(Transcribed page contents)
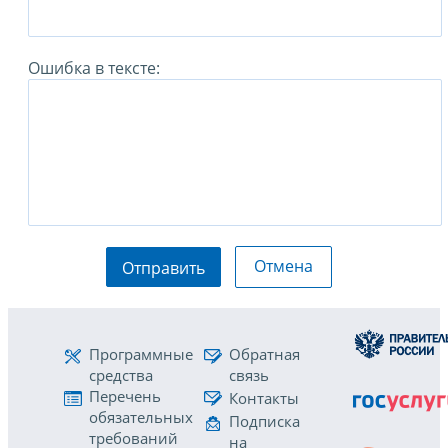
Ошибка в тексте:
Отмена
Отправить
Программные
Обратная
средства
связь
Перечень
Контакты
обязательных
Подписка
требований
на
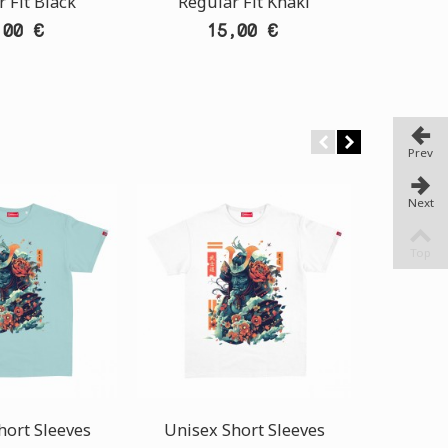
 Fit Black
Regular Fit Khaki
Regu
,00 €
15,00 €
Prev
Next
Top
hort Sleeves
Unisex Short Sleeves
Unisex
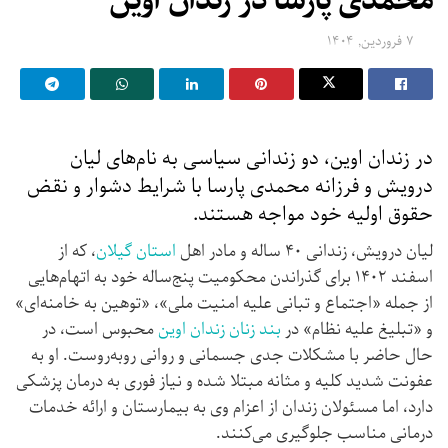
محمدی پارسا در زندان اوین
۷ فروردین, ۱۴۰۴
در زندان اوین، دو زندانی سیاسی به نام‌های لیان
درویش و فرزانه محمدی پارسا با شرایط دشوار و نقض
حقوق اولیه خود مواجه هستند.
لیان درویش، زندانی ۴۰ ساله و مادر اهل
استان گیلان
، که از
اسفند ۱۴۰۲ برای گذراندن محکومیت پنج‌ساله خود به اتهام‌هایی
از جمله «اجتماع و تبانی علیه امنیت ملی»، «توهین به خامنه‌ای»
و «تبلیغ علیه نظام» در
بند زنان زندان اوین
محبوس است، در
حال حاضر با مشکلات جدی جسمانی و روانی روبه‌روست. او به
عفونت شدید کلیه و مثانه مبتلا شده و نیاز فوری به درمان پزشکی
دارد، اما مسئولان زندان از اعزام وی به بیمارستان و ارائه خدمات
درمانی مناسب جلوگیری می‌کنند.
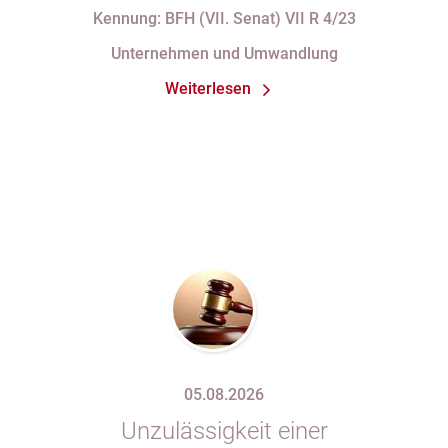
i.V.m. § 34 Abs. 1 AO nach Verlust
Kennung: BFH (VII. Senat) VII R 4/23
seiner Organstellung bei fortdauernder
Unternehmen und Umwandlung
Eintragung im Handelsregister
Weiterlesen
05.08.2026
Unzulässigkeit einer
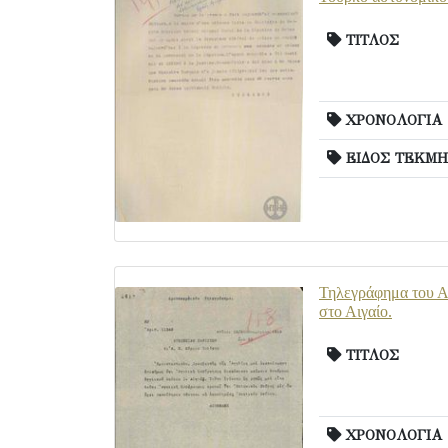
ΤΙΤΛΟΣ
ΧΡΟΝΟΛΟΓΙΑ
ΕΙΔΟΣ ΤΕΚΜΗ
Τηλεγράφημα του Α.
στο Αιγαίο.
ΤΙΤΛΟΣ
ΧΡΟΝΟΛΟΓΙΑ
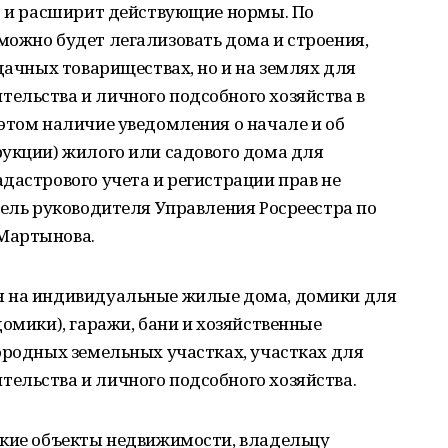
но и расширит действующие нормы. По
можно будет легализовать дома и строения,
дачных товариществах, но и на землях для
ельства и личного подсобного хозяйства в
этом наличие уведомления о начале и об
рукции) жилого или садового дома для
дастрового учета и регистрации прав не
тель руководителя Управления Росреестра по
Мартынова.
я на индивидуальные жилые дома, домики для
домики), гаражи, бани и хозяйственные
ородных земельных участках, участках для
ельства и личного подсобного хозяйства.
акие объекты недвижимости, владельцу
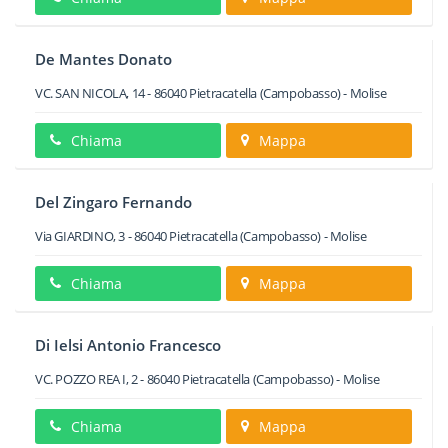
De Mantes Donato
VC. SAN NICOLA, 14
-
86040
Pietracatella
(Campobasso) -
Molise
Chiama
Mappa
Del Zingaro Fernando
Via GIARDINO, 3
-
86040
Pietracatella
(Campobasso) -
Molise
Chiama
Mappa
Di Ielsi Antonio Francesco
VC. POZZO REA I, 2
-
86040
Pietracatella
(Campobasso) -
Molise
Chiama
Mappa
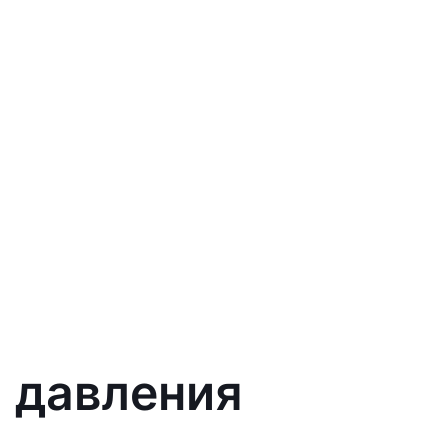
а давления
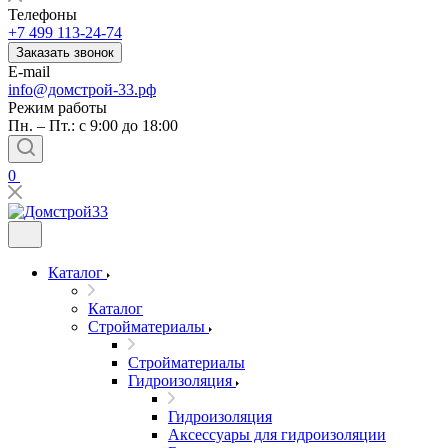
Телефоны
+7 499 113-24-74
Заказать звонок
E-mail
info@домстрой-33.рф
Режим работы
Пн. – Пт.: с 9:00 до 18:00
0
Каталог
Каталог
Стройматериалы
Стройматериалы
Гидроизоляция
Гидроизоляция
Аксессуары для гидроизоляции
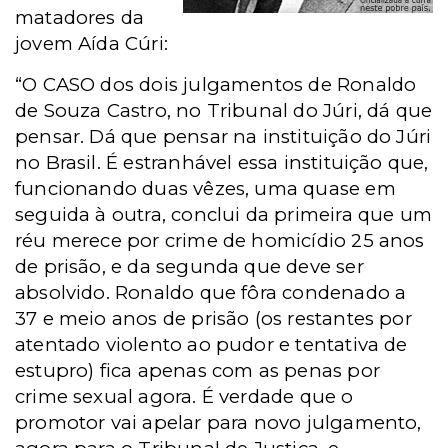
matadores da
jovem Aída Cúri:
“O CASO dos dois julgamentos de Ronaldo
de Souza Castro, no Tribunal do Júri, dá que
pensar. Dá que pensar na instituição do Júri
no Brasil. É estranhável essa instituição que,
funcionando duas vêzes, uma quase em
seguida à outra, conclui da primeira que um
réu merece por crime de homicídio 25 anos
de prisão, e da segunda que deve ser
absolvido. Ronaldo que fôra condenado a
37 e meio anos de prisão (os restantes por
atentado violento ao pudor e tentativa de
estupro) fica apenas com as penas por
crime sexual agora. É verdade que o
promotor vai apelar para novo julgamento,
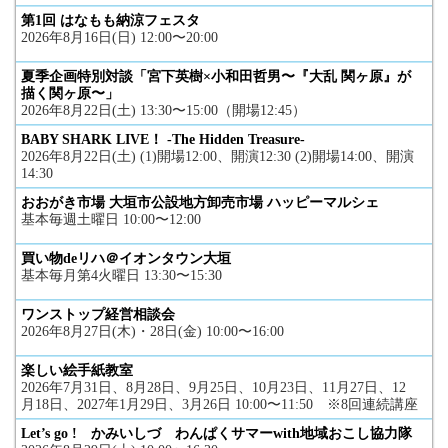
第1回 はなもも納涼フェスタ
2026年8月16日(日) 12:00〜20:00
夏季企画特別対談「宮下英樹×小和田哲男〜『大乱 関ヶ原』が
描く関ヶ原〜」
2026年8月22日(土) 13:30〜15:00（開場12:45）
BABY SHARK LIVE！ -The Hidden Treasure-
2026年8月22日(土) (1)開場12:00、開演12:30 (2)開場14:00、開演
14:30
おおがき市場 大垣市公設地方卸売市場 ハッピーマルシェ
基本毎週土曜日 10:00〜12:00
買い物deリハ＠イオンタウン大垣
基本毎月第4火曜日 13:30〜15:30
ワンストップ経営相談会
2026年8月27日(木)・28日(金) 10:00〜16:00
楽しい絵手紙教室
2026年7月31日、8月28日、9月25日、10月23日、11月27日、12
月18日、2027年1月29日、3月26日 10:00〜11:50 ※8回連続講座
Let’s go ! かみいしづ わんぱくサマーwith地域おこし協力隊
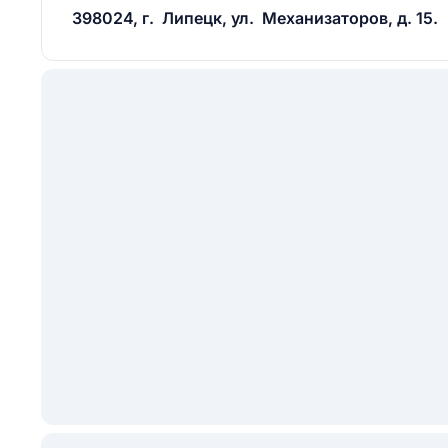
398024, г. Липецк, ул. Механизаторов, д. 15.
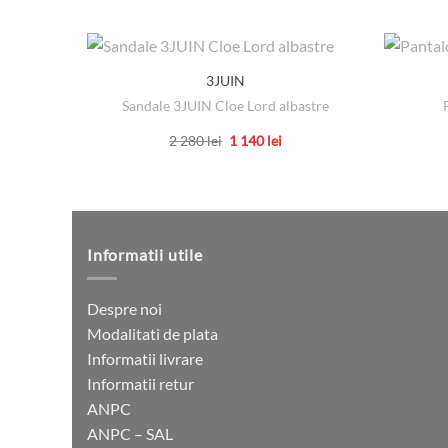
3JUIN
Sandale 3JUIN Cloe Lord albastre
Prețul
Prețul
2 280
lei
1 140
lei
inițial
curent
Acest
a
este:
produs
fost:
1
2
140 lei.
are
280 lei.
mai
multe
Informatii utile
variații.
Opțiunile
Despre noi
pot
Modalitati de plata
fi
Informatii livrare
alese
Informatii retur
în
ANPC
pagina
ANPC – SAL
produsului.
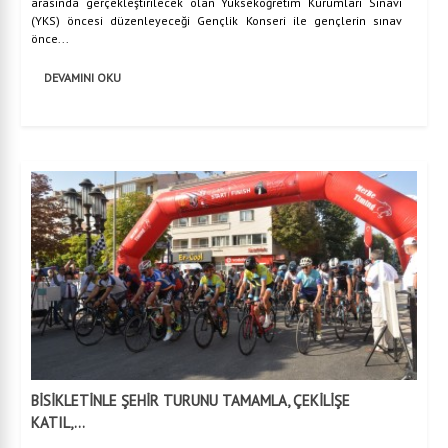
arasında gerçekleştirilecek olan Yükseköğretim Kurumları Sınavı
(YKS) öncesi düzenleyeceği Gençlik Konseri ile gençlerin sınav
önce...
DEVAMINI OKU
BİSİKLETİNLE ŞEHİR TURUNU TAMAMLA, ÇEKİLİŞE
KATIL,...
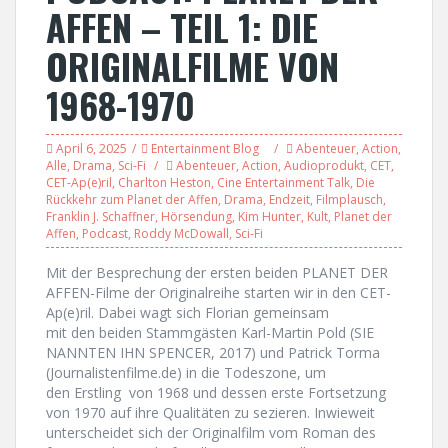
AFFEN – TEIL 1: DIE
ORIGINALFILME VON
1968-1970
April 6, 2025
Entertainment Blog
Abenteuer
,
Action
,
Alle
,
Drama
,
Sci-Fi
Abenteuer
,
Action
,
Audioprodukt
,
CET
,
CET-Ap(e)ril
,
Charlton Heston
,
Cine Entertainment Talk
,
Die
Rückkehr zum Planet der Affen
,
Drama
,
Endzeit
,
Filmplausch
,
Franklin J. Schaffner
,
Hörsendung
,
Kim Hunter
,
Kult
,
Planet der
Affen
,
Podcast
,
Roddy McDowall
,
Sci-Fi
Mit der Besprechung der ersten beiden PLANET DER
AFFEN-Filme der Originalreihe starten wir in den CET-
Ap(e)ril. Dabei wagt sich Florian gemeinsam
mit den beiden Stammgästen Karl-Martin Pold (SIE
NANNTEN IHN SPENCER, 2017) und Patrick Torma
(Journalistenfilme.de) in die Todeszone, um
den Erstling von 1968 und dessen erste Fortsetzung
von 1970 auf ihre Qualitäten zu sezieren. Inwieweit
unterscheidet sich der Originalfilm vom Roman des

Assignment: Would you output the data exactly, without any of its images?

Written response:
Ошибка в тексте:
Отмена
Отправить
Программные
Обратная
средства
связь
Перечень
Контакты
обязательных
Подписка
требований
на
 Fit Black
Regular Fit Khaki
Regu
,00 €
15,00 €
Prev
Next
Top
hort Sleeves
Unisex Short Sleeves
Unisex
محمدی پارسا در زندان اوین
۷ فروردین, ۱۴۰۴
در زندان اوین، دو زندانی سیاسی به نام‌های لیان
درویش و فرزانه محمدی پارسا با شرایط دشوار و نقض
حقوق اولیه خود مواجه هستند.
لیان درویش، زندانی ۴۰ ساله و مادر اهل
استان گیلان
، که از
اسفند ۱۴۰۲ برای گذراندن محکومیت پنج‌ساله خود به اتهام‌هایی
از جمله «اجتماع و تبانی علیه امنیت ملی»، «توهین به خامنه‌ای»
و «تبلیغ علیه نظام» در
بند زنان زندان اوین
محبوس است، در
حال حاضر با مشکلات جدی جسمانی و روانی روبه‌روست. او به
عفونت شدید کلیه و مثانه مبتلا شده و نیاز فوری به درمان پزشکی
دارد، اما مسئولان زندان از اعزام وی به بیمارستان و ارائه خدمات
درمانی مناسب جلوگیری می‌کنند.
i.V.m. § 34 Abs. 1 AO nach Verlust
Kennung: BFH (VII. Senat) VII R 4/23
seiner Organstellung bei fortdauernder
Unternehmen und Umwandlung
Eintragung im Handelsregister
Weiterlesen
05.08.2026
Unzulässigkeit einer
ΤΙΤΛΟΣ
ΧΡΟΝΟΛΟΓΙΑ
ΕΙΔΟΣ ΤΕΚΜΗ
Τηλεγράφημα του Α.
στο Αιγαίο.
ΤΙΤΛΟΣ
ΧΡΟΝΟΛΟΓΙΑ
но и расширит действующие нормы. По
можно будет легализовать дома и строения,
дачных товариществах, но и на землях для
ельства и личного подсобного хозяйства в
этом наличие уведомления о начале и об
рукции) жилого или садового дома для
дастрового учета и регистрации прав не
тель руководителя Управления Росреестра по
Мартынова.
я на индивидуальные жилые дома, домики для
домики), гаражи, бани и хозяйственные
ородных земельных участках, участках для
ельства и личного подсобного хозяйства.
акие объекты недвижимости, владельцу
De Mantes Donato
VC. SAN NICOLA, 14
-
86040
Pietracatella
(Campobasso) -
Molise
Chiama
Mappa
Del Zingaro Fernando
Via GIARDINO, 3
-
86040
Pietracatella
(Campobasso) -
Molise
Chiama
Mappa
Di Ielsi Antonio Francesco
VC. POZZO REA I, 2
-
86040
Pietracatella
(Campobasso) -
Molise
Chiama
Mappa
а давления
Телефоны
+7 499 113-24-74
Заказать звонок
E-mail
info@домстрой-33.рф
Режим работы
Пн. – Пт.: с 9:00 до 18:00
0
Каталог
Каталог
Стройматериалы
Стройматериалы
Гидроизоляция
Гидроизоляция
Аксессуары для гидроизоляции
matadores da
jovem Aída Cúri:
“O CASO dos dois julgamentos de Ronaldo
de Souza Castro, no Tribunal do Júri, dá que
pensar. Dá que pensar na instituição do Júri
no Brasil. É estranhável essa instituição que,
funcionando duas vêzes, uma quase em
seguida à outra, conclui da primeira que um
réu merece por crime de homicídio 25 anos
de prisão, e da segunda que deve ser
absolvido. Ronaldo que fôra condenado a
37 e meio anos de prisão (os restantes por
atentado violento ao pudor e tentativa de
estupro) fica apenas com as penas por
crime sexual agora. É verdade que o
promotor vai apelar para novo julgamento,
第1回 はなもも納涼フェスタ
2026年8月16日(日) 12:00〜20:00
夏季企画特別対談「宮下英樹×小和田哲男〜『大乱 関ヶ原』が
描く関ヶ原〜」
2026年8月22日(土) 13:30〜15:00（開場12:45）
BABY SHARK LIVE！ -The Hidden Treasure-
2026年8月22日(土) (1)開場12:00、開演12:30 (2)開場14:00、開演
14:30
おおがき市場 大垣市公設地方卸売市場 ハッピーマルシェ
基本毎週土曜日 10:00〜12:00
買い物deリハ＠イオンタウン大垣
基本毎月第4火曜日 13:30〜15:30
ワンストップ経営相談会
2026年8月27日(木)・28日(金) 10:00〜16:00
楽しい絵手紙教室
2026年7月31日、8月28日、9月25日、10月23日、11月27日、12
月18日、2027年1月29日、3月26日 10:00〜11:50 ※8回連続講座
Let’s go ! かみいしづ わんぱくサマーwith地域おこし協力隊
398024, г. Липецк, ул. Механизаторов, д. 15.
3JUIN
Sandale 3JUIN Cloe Lord albastre
Prețul
Prețul
2 280
lei
1 140
lei
inițial
curent
Acest
a
este:
produs
fost:
1
2
140 lei.
are
280 lei.
mai
multe
Informatii utile
variații.
Opțiunile
Despre noi
pot
Modalitati de plata
fi
Informatii livrare
alese
Informatii retur
în
ANPC
pagina
ANPC – SAL
produsului.
arasında gerçekleştirilecek olan Yükseköğretim Kurumları Sınavı
(YKS) öncesi düzenleyeceği Gençlik Konseri ile gençlerin sınav
önce...
DEVAMINI OKU
BİSİKLETİNLE ŞEHİR TURUNU TAMAMLA, ÇEKİLİŞE
KATIL,...
AFFEN – TEIL 1: DIE
ORIGINALFILME VON
1968-1970
April 6, 2025
Entertainment Blog
Abenteuer
,
Action
,
Alle
,
Drama
,
Sci-Fi
Abenteuer
,
Action
,
Audioprodukt
,
CET
,
CET-Ap(e)ril
,
Charlton Heston
,
Cine Entertainment Talk
,
Die
Rückkehr zum Planet der Affen
,
Drama
,
Endzeit
,
Filmplausch
,
Franklin J. Schaffner
,
Hörsendung
,
Kim Hunter
,
Kult
,
Planet der
Affen
,
Podcast
,
Roddy McDowall
,
Sci-Fi
Mit der Besprechung der ersten beiden PLANET DER
AFFEN-Filme der Originalreihe starten wir in den CET-
Ap(e)ril. Dabei wagt sich Florian gemeinsam
mit den beiden Stammgästen Karl-Martin Pold (SIE
NANNTEN IHN SPENCER, 2017) und Patrick Torma
(Journalistenfilme.de) in die Todeszone, um
den Erstling von 1968 und dessen erste Fortsetzung
von 1970 auf ihre Qualitäten zu sezieren. Inwieweit
unterscheidet sich der Originalfilm vom Roman des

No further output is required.